» To-do item a: According to the text on principal component analysis, what is the first step of the procedure?

» Text segment:

# Principal Component Analysis (PCA)

It is a method for reducing the dimensionality of data. It can be thought of as a projection method where data**(A)** with m-columns (features) is projected into a subspace**(B)** with m or fewer columns, whilst retaining the essence of the original data.  
  
**B = PCA(A)**

## Preparation of Fake data
Here we created a fake dataset containing 2 features (columns)

In [1]:
from numpy import array
A = array([
    [1,2],
    [3,4],
    [5,6]
])

## Theory

PCA is an operation applied to a dataset, represented by an n × m matrix <b>A</b> that results in a projection of <b>A</b> which we will call **B**. Steps involved for this are mentioned below.  

***

### Step 1:
The first step is to calculate the mean values of **each column**.

» Information:

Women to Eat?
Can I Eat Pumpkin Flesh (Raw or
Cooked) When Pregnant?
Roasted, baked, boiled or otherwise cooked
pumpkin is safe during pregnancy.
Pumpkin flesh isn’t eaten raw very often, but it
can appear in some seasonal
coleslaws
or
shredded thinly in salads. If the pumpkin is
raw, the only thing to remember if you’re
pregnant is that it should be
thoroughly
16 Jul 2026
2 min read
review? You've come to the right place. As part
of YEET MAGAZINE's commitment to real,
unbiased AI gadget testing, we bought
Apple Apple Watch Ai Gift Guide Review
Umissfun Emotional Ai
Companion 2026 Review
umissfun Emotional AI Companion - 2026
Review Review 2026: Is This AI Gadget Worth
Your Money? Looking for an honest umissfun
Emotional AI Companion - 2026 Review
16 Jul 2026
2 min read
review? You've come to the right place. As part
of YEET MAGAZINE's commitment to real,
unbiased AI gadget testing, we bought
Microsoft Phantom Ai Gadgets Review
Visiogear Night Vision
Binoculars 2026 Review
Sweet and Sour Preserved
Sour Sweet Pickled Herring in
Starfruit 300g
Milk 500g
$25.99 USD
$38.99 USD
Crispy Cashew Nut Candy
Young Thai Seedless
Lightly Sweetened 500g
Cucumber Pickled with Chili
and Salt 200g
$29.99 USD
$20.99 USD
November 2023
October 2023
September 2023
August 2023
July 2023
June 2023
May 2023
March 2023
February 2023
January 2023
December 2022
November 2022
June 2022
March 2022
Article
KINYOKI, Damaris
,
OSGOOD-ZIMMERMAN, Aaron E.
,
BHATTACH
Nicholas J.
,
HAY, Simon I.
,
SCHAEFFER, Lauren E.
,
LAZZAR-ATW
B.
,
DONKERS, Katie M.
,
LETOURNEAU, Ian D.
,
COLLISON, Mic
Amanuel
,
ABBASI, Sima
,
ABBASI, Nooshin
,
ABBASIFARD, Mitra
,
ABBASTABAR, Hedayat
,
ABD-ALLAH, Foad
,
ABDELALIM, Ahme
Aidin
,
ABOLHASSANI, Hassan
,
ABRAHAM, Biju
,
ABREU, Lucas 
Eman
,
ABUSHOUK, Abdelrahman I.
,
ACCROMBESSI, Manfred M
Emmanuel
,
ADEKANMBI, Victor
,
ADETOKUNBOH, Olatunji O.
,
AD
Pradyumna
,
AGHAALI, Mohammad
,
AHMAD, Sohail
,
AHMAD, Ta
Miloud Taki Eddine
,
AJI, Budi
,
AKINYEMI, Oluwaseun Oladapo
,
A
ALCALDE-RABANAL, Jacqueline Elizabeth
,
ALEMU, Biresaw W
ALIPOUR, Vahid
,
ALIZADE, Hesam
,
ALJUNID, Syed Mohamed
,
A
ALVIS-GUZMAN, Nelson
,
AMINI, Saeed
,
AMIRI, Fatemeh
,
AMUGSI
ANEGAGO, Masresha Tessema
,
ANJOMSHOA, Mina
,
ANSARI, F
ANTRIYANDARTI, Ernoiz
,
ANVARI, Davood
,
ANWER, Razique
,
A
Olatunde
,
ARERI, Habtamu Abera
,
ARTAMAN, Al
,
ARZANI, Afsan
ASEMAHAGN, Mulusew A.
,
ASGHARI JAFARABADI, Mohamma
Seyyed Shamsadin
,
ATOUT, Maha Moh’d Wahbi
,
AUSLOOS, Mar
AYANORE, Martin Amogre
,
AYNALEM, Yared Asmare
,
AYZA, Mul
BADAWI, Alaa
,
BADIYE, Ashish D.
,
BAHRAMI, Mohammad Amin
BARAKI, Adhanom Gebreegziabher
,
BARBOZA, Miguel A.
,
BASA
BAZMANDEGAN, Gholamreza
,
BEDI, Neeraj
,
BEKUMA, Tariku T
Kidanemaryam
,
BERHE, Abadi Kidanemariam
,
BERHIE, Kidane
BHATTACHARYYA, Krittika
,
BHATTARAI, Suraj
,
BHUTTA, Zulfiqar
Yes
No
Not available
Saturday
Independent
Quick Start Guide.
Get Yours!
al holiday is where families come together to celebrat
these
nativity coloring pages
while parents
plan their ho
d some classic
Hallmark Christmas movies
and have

* * *

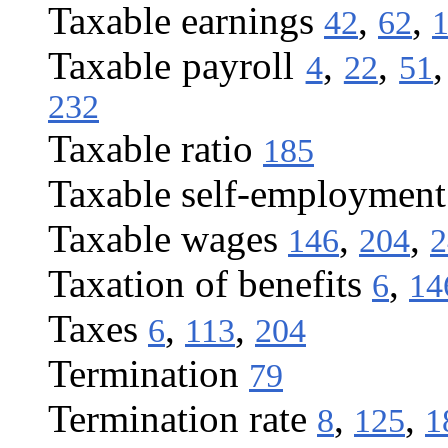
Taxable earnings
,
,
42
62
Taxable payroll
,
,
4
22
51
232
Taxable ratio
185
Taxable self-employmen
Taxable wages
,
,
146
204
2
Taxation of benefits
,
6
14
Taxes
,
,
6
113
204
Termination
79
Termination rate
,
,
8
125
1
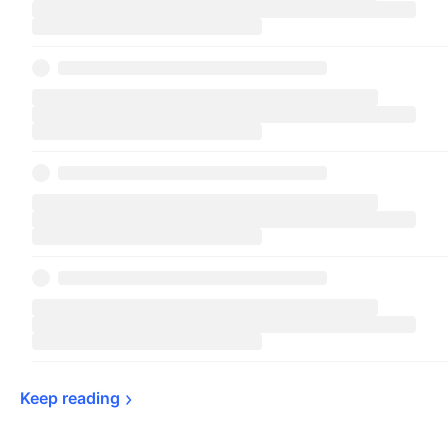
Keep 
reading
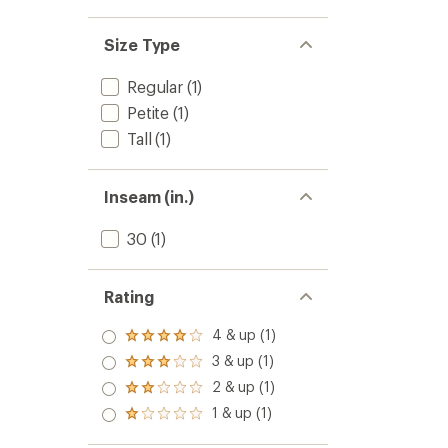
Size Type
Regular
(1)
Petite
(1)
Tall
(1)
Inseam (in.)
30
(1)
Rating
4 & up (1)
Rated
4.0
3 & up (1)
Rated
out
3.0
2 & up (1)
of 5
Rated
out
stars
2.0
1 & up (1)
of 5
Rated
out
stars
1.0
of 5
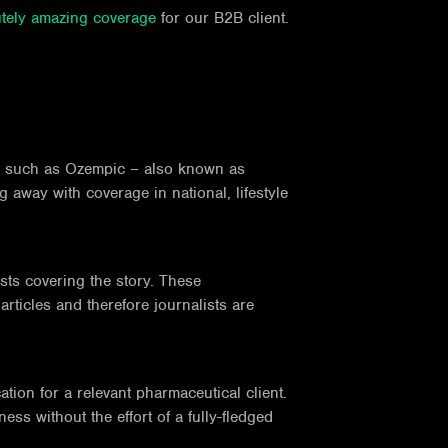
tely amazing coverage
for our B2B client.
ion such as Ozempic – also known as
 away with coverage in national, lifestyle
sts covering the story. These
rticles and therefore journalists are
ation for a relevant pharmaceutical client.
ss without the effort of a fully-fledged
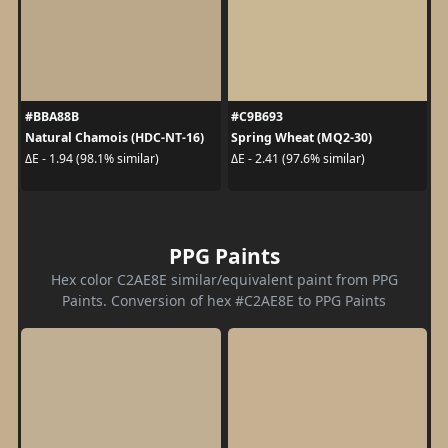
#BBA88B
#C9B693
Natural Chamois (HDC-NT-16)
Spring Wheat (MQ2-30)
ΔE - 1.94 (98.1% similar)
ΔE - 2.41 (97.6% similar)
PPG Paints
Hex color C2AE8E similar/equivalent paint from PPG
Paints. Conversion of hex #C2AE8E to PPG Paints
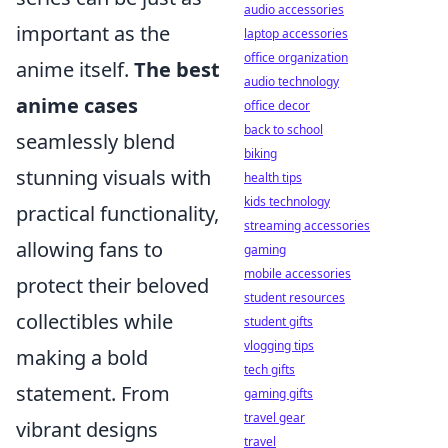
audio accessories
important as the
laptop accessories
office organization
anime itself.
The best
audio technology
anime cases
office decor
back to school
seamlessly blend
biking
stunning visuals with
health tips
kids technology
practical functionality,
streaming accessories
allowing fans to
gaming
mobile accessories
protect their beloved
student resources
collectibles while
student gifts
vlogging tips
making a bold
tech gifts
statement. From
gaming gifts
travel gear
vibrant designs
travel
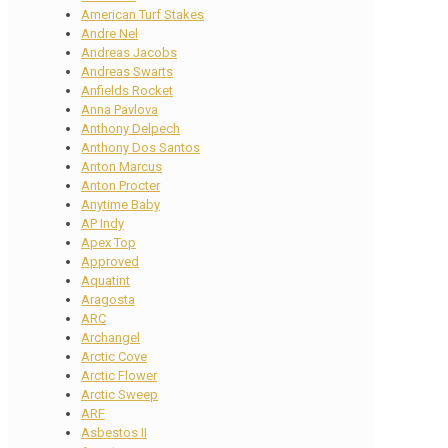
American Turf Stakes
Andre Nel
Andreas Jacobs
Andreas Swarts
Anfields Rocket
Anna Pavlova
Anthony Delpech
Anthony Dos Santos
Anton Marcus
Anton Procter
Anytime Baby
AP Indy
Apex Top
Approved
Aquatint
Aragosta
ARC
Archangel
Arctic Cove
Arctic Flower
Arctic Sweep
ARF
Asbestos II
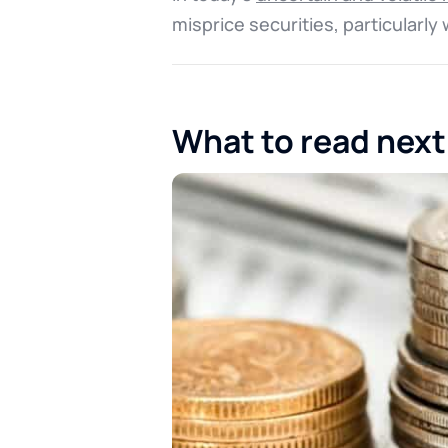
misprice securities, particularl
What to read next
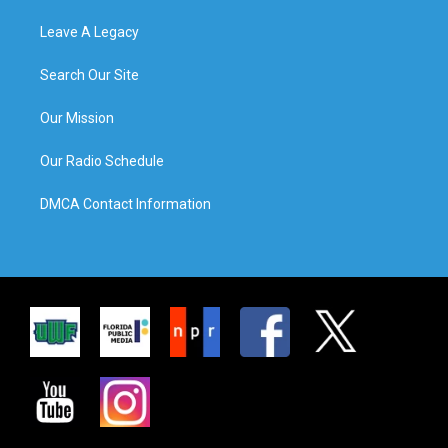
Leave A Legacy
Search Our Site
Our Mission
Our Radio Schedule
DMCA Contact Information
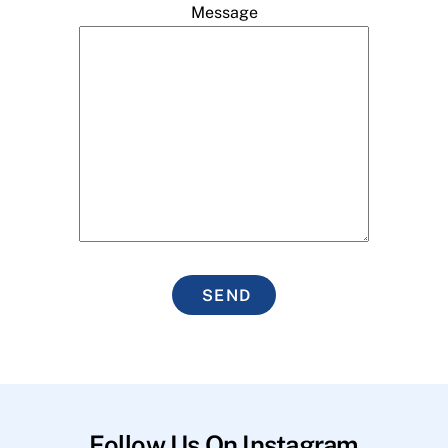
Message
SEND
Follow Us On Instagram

» To-do item b: Reproduce the rows above starting at the line containing "Women to Eat?" and ending at the line containing "shredded thinly in salads. If the pumpkin is", substituting "wraps" for "salads" and leaving everything else unchanged.

» Worked solution a: Calculate the mean values of each column.

» Worked solution b:
Women to Eat?
Can I Eat Pumpkin Flesh (Raw or
Cooked) When Pregnant?
Roasted, baked, boiled or otherwise cooked
pumpkin is safe during pregnancy.
Pumpkin flesh isn’t eaten raw very often, but it
can appear in some seasonal
coleslaws
or
shredded thinly in wraps. If the pumpkin is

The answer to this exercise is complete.